Authored by tra on Oct 10 2017, 9:53 AM.

Event Timeline

tra created this revision.Oct 10 2017, 9:53 AM
jlebar accepted this revision.Oct 11 2017, 9:40 AM
jlebar added inline comments.
clang/lib/CodeGen/CGBuiltin.cpp
9726

weird indentation?

9733

Urg, this isn't a bool?
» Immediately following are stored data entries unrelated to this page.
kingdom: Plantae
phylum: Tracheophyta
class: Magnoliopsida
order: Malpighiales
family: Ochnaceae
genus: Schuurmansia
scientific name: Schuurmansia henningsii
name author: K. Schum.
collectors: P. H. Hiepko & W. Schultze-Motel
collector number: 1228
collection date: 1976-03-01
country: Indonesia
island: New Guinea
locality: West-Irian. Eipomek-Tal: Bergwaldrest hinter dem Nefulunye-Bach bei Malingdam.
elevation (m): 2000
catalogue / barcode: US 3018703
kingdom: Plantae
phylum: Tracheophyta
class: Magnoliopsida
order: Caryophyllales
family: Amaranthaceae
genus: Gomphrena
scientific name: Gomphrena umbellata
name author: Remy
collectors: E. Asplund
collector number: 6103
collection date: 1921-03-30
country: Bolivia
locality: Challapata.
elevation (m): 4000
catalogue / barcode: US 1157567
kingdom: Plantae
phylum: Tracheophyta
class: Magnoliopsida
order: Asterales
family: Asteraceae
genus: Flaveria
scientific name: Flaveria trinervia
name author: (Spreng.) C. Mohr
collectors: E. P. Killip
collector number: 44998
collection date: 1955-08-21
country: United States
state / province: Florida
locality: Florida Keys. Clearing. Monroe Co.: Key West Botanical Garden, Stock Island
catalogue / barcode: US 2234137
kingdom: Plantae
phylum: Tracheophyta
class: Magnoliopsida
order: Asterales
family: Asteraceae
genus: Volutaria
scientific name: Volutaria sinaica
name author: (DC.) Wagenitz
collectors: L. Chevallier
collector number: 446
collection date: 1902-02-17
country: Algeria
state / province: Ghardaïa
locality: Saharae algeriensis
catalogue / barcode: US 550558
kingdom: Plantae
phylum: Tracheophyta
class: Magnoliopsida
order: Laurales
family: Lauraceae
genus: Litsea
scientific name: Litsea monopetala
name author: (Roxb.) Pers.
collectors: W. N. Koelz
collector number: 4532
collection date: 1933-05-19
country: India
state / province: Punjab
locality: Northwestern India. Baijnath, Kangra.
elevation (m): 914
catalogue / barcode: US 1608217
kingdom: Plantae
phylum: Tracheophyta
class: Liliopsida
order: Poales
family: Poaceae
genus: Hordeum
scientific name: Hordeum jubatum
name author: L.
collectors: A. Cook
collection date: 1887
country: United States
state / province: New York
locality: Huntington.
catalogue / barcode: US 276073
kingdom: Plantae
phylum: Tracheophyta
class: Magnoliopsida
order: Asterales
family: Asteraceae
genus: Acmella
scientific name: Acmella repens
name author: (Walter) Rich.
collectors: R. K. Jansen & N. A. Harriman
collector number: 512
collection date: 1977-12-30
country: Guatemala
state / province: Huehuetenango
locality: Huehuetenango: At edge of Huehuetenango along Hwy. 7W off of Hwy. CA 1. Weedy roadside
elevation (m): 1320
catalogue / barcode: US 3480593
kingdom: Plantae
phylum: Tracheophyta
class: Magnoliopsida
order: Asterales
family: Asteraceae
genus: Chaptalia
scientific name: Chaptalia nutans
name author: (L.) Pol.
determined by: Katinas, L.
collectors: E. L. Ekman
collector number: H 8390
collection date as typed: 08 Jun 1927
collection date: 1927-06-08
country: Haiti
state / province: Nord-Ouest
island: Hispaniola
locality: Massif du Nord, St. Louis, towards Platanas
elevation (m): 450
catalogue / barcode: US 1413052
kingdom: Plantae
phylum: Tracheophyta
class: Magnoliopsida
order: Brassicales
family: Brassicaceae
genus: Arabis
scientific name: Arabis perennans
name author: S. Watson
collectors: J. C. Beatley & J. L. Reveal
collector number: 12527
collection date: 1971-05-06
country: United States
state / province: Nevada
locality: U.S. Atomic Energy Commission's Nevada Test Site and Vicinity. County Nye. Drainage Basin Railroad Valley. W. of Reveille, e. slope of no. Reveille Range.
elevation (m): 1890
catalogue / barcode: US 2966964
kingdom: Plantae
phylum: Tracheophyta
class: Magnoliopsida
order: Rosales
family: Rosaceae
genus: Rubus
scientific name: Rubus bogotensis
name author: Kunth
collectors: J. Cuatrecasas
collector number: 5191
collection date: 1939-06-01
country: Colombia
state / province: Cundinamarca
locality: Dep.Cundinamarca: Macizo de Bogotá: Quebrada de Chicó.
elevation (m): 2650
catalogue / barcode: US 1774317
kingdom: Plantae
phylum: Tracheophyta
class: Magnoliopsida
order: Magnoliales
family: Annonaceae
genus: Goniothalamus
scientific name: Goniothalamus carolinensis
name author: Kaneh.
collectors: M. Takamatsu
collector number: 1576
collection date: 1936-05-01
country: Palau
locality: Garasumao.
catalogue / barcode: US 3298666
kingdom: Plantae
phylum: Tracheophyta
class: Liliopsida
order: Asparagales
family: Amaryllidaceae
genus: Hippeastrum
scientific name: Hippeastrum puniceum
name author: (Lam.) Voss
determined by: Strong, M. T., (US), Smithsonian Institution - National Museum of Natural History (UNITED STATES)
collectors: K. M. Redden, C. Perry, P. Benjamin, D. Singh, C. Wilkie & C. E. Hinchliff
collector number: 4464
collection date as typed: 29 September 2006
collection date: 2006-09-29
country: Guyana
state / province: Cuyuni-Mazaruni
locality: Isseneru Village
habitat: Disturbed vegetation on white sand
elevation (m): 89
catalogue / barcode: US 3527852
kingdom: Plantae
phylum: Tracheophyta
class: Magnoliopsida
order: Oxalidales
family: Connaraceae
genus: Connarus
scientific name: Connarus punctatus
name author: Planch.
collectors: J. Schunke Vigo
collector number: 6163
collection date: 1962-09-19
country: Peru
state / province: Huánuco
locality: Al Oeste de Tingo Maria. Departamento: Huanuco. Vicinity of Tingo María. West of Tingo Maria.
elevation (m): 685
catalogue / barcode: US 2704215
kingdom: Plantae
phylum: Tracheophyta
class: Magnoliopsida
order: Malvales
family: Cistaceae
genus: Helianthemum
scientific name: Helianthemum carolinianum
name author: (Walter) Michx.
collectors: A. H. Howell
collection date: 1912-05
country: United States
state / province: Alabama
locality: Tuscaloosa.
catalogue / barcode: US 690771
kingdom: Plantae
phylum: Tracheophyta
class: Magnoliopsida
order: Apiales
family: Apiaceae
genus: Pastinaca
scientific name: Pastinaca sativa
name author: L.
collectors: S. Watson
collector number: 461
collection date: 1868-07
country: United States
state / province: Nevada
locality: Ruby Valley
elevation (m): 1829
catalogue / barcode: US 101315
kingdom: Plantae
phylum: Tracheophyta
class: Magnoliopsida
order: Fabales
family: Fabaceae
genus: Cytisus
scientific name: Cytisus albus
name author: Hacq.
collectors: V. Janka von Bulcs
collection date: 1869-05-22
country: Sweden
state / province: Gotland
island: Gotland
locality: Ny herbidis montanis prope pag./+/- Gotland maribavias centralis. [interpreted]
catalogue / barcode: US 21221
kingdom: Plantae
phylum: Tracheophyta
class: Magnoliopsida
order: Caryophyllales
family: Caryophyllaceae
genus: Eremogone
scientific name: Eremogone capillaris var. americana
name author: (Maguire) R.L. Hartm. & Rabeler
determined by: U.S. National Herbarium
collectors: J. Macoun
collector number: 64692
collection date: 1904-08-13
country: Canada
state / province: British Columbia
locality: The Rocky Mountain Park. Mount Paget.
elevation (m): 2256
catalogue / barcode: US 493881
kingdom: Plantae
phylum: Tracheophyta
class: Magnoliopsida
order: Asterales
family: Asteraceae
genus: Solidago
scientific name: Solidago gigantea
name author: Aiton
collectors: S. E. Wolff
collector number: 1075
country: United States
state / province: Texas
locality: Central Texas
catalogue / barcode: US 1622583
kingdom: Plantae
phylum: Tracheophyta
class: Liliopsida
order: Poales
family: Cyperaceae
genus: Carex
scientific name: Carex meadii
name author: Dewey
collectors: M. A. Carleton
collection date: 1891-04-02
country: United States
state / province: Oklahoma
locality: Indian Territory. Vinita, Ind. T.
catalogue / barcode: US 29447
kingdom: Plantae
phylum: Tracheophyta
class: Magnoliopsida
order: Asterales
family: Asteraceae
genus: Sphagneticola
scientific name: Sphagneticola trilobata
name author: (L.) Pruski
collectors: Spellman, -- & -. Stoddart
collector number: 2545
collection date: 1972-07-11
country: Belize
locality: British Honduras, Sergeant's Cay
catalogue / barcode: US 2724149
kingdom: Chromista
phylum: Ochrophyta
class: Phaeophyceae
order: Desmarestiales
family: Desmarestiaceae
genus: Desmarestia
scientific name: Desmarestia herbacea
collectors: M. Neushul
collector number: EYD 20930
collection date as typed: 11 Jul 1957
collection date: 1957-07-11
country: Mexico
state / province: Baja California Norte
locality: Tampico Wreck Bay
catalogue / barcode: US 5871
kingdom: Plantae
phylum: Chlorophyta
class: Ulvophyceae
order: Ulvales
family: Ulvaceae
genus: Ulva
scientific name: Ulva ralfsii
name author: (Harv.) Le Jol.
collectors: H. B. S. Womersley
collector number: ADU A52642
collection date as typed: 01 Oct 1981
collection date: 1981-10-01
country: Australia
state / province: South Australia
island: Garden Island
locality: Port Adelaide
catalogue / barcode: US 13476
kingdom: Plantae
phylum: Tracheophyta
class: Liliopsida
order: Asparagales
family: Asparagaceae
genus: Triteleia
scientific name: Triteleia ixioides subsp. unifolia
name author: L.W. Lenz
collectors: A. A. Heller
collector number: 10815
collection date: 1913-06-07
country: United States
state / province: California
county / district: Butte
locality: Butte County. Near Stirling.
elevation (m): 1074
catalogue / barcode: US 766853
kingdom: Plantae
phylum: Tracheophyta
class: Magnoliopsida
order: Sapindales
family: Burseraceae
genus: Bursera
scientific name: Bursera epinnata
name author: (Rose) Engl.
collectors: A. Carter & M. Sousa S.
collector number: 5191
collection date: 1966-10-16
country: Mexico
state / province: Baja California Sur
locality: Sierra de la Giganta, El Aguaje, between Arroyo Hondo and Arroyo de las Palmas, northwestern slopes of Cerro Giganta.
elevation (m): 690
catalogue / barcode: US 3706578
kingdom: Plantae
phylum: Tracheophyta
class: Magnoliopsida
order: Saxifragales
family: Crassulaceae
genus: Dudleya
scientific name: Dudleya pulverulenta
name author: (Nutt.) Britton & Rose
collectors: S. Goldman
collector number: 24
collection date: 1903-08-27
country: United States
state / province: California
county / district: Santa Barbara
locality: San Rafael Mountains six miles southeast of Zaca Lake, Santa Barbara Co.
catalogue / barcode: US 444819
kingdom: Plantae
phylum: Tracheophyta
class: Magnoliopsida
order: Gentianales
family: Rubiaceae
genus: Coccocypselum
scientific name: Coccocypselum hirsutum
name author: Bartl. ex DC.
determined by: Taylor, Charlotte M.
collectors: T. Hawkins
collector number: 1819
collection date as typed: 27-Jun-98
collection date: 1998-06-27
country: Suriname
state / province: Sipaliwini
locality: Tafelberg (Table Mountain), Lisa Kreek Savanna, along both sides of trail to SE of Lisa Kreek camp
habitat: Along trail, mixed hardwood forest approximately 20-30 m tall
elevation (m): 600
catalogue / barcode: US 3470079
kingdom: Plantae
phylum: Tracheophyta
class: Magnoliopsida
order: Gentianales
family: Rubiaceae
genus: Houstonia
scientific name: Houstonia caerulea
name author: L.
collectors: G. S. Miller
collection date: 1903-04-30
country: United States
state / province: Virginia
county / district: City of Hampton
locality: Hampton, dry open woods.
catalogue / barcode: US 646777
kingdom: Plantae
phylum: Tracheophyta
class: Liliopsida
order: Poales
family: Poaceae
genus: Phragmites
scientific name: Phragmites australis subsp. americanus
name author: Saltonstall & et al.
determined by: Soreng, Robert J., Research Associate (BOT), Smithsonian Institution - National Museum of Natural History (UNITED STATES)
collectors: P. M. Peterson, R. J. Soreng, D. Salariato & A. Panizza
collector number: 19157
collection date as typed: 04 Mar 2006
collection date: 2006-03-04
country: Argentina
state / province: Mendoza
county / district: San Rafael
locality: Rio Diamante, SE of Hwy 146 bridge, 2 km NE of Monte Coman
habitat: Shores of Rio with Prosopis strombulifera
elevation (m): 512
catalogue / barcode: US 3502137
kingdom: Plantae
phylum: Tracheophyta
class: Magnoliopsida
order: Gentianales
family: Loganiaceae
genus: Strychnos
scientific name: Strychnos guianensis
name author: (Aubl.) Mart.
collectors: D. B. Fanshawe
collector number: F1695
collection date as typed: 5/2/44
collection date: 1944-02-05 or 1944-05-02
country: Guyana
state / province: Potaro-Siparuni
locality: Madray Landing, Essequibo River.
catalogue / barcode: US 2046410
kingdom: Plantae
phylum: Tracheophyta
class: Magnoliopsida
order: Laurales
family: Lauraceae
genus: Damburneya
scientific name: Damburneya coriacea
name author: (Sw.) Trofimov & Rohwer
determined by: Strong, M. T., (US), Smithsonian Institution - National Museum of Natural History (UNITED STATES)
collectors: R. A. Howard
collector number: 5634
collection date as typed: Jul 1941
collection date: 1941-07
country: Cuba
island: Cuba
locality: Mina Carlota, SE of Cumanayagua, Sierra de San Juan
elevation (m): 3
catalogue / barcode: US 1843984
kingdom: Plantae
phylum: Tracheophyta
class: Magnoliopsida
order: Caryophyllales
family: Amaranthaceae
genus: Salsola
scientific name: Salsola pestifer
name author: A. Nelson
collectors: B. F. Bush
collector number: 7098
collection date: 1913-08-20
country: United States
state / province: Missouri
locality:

Do we want it to be?

9761

Accidentally left over?

9762

s/8/NumElements/?
s/16/f16/?

Maybe it would be better to write it as "Return value has type [[f16 x 2] x NumResults]."?

9784

Nit, at this point it's probably better to assign NumResults in each branch, since there are only two. clang should make sure that we don't accidentally use it uninitialized.

9786

s/are using/use/

9800

spacing. (Probably just worth clang-formatting this and the other patch.)

9802

Nit, we know that there won't ever be more than 8 elements...

This revision is now accepted and ready to land.Oct 11 2017, 9:40 AM
tra updated this revision to Diff 118636.Oct 11 2017, 10:12 AM
tra marked 6 inline comments as done.

Addressed Justin's comments.

clang/lib/CodeGen/CGBuiltin.cpp
9726

My emacs and clang-format keep fighting case indentation... Fixed.

9733

There are no explicit declarations for these builtins in CUDA headers. Callers of these builtins pass 0/1 and corresponding intrinsic described in NVVM-IR spec shows the argument type as i32, so I've made the type integer in clang.

9762

That was part of the leftover block. Particular types are irrelevant here. All we care is to store whatever intrinsic call returned ([4 or 8 elements of v2f16 or float] ) in the destination array (which is int[] ).

9802

We have two extra arguments -- destination buffer and stride.

jlebar added inline comments.Oct 11 2017, 10:47 AM
clang/lib/CodeGen/CGBuiltin.cpp
9733

sgtm

This revision was automatically updated to reflect the committed changes.